There had been the tears. So many tears. His being alone in the TARDIS, no one had seen him on the occasions when he experienced the pangs—when he’d suddenly slumped against the control board, not caring about the warning alarms that went off from the buttons he’d accidentally pushed, because all that mattered were the sobs, out of nowhere, that tore his throat and scorched his lungs. They didn’t last long, not usually. Just a few minutes before he found himself crouching on the floor, his eyes burning and his hearts aching, feeling oddly hollow around the stomach area. It came in waves. Always in waves. Sometimes, reflecting on how horrible of a person the Master had been, there was no pain at all. _He deserved it. He deserved to die. If a single creature in the galaxy deserved death, then it was him._ But other times, it was horrible. Unbearable. Unbearable to the point where it seemed like there was simply no way out, like he’d just keep sitting there, leaning against the TARDIS’s console and staring at nothing, forever. 

It had been hard with Rose, too. But the solution then had been to keep moving.

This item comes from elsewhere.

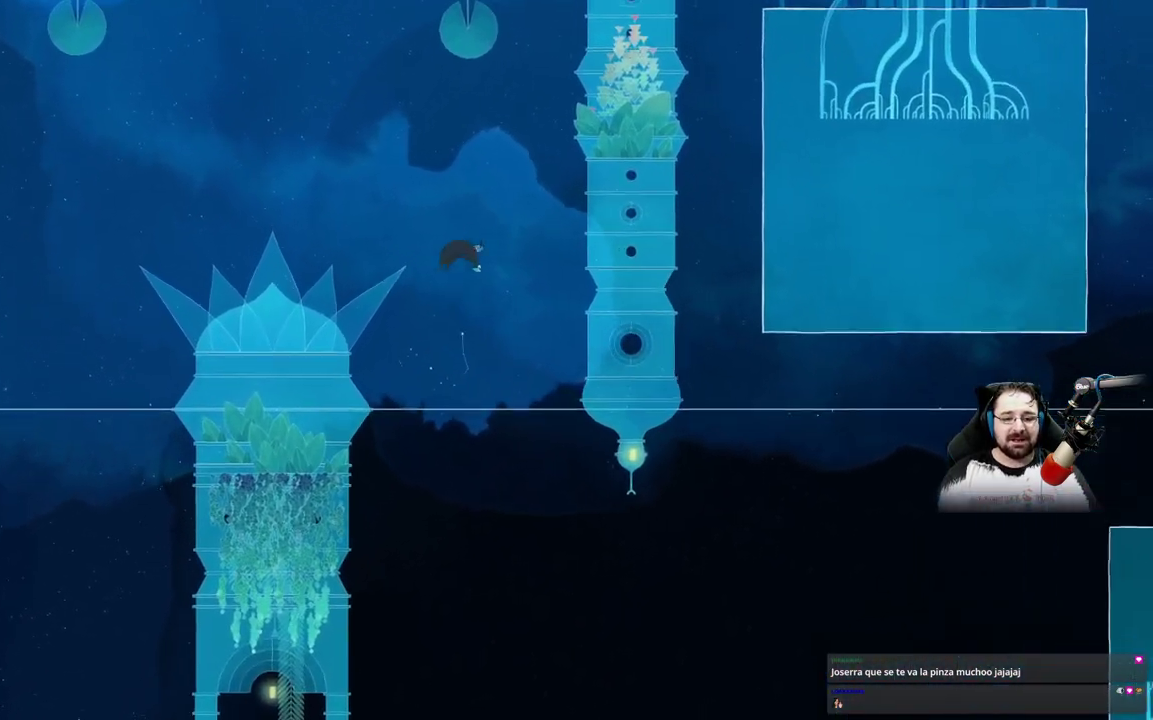
{"buttons": [], "left_stick": "left", "right_stick": "center", "events": [[33, "L2", "down"], [67, "left_stick", "up-left"], [267, "L2", "up"], [367, "left_stick", "left"], [400, "L2", "down"], [500, "L2", "up"]]}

Because Rose was _alive._ Even now, she was alive. It wasn’t the same. _He_ was dead. Dead. _He’s dead. He’s_ dead! He wasn’t thinking or experiencing anything right now, not anything. He was gone. There was nothing left of him, nothing at all. 

He was _gone._

Then it would come back again, in a suffocating way, simply because the Doctor felt so _alone._ There was truly no one like him left. No one. And not a person to travel with anymore, either. No companions. No Rose. No Martha. No Jack, even. Just… him. Him and the TARDIS. 

Alone. 

He should have been used to being alone by now. 

He was, too, after a while. He’d managed to pull himself together long enough to start moving again, darting about the universe and stitching up time, making it pretty. Doctoring it, so to speak. He didn’t pick up any more companions, because he didn’t want to have to risk it. There was too much of a chance that he’d break down once more, and that would never do. This way was easier—his being able to tell himself that nothing was constantly dependent on him. He could go where he wanted, really, skip around in time, dabble where he wished… on his own. He wasn’t sure how long he’d keep going on like this. Till the end, perhaps. Never risking anything. Such wasn’t the way he was used to living, but it would have to do. 

It was, after all, only a way to pass time. 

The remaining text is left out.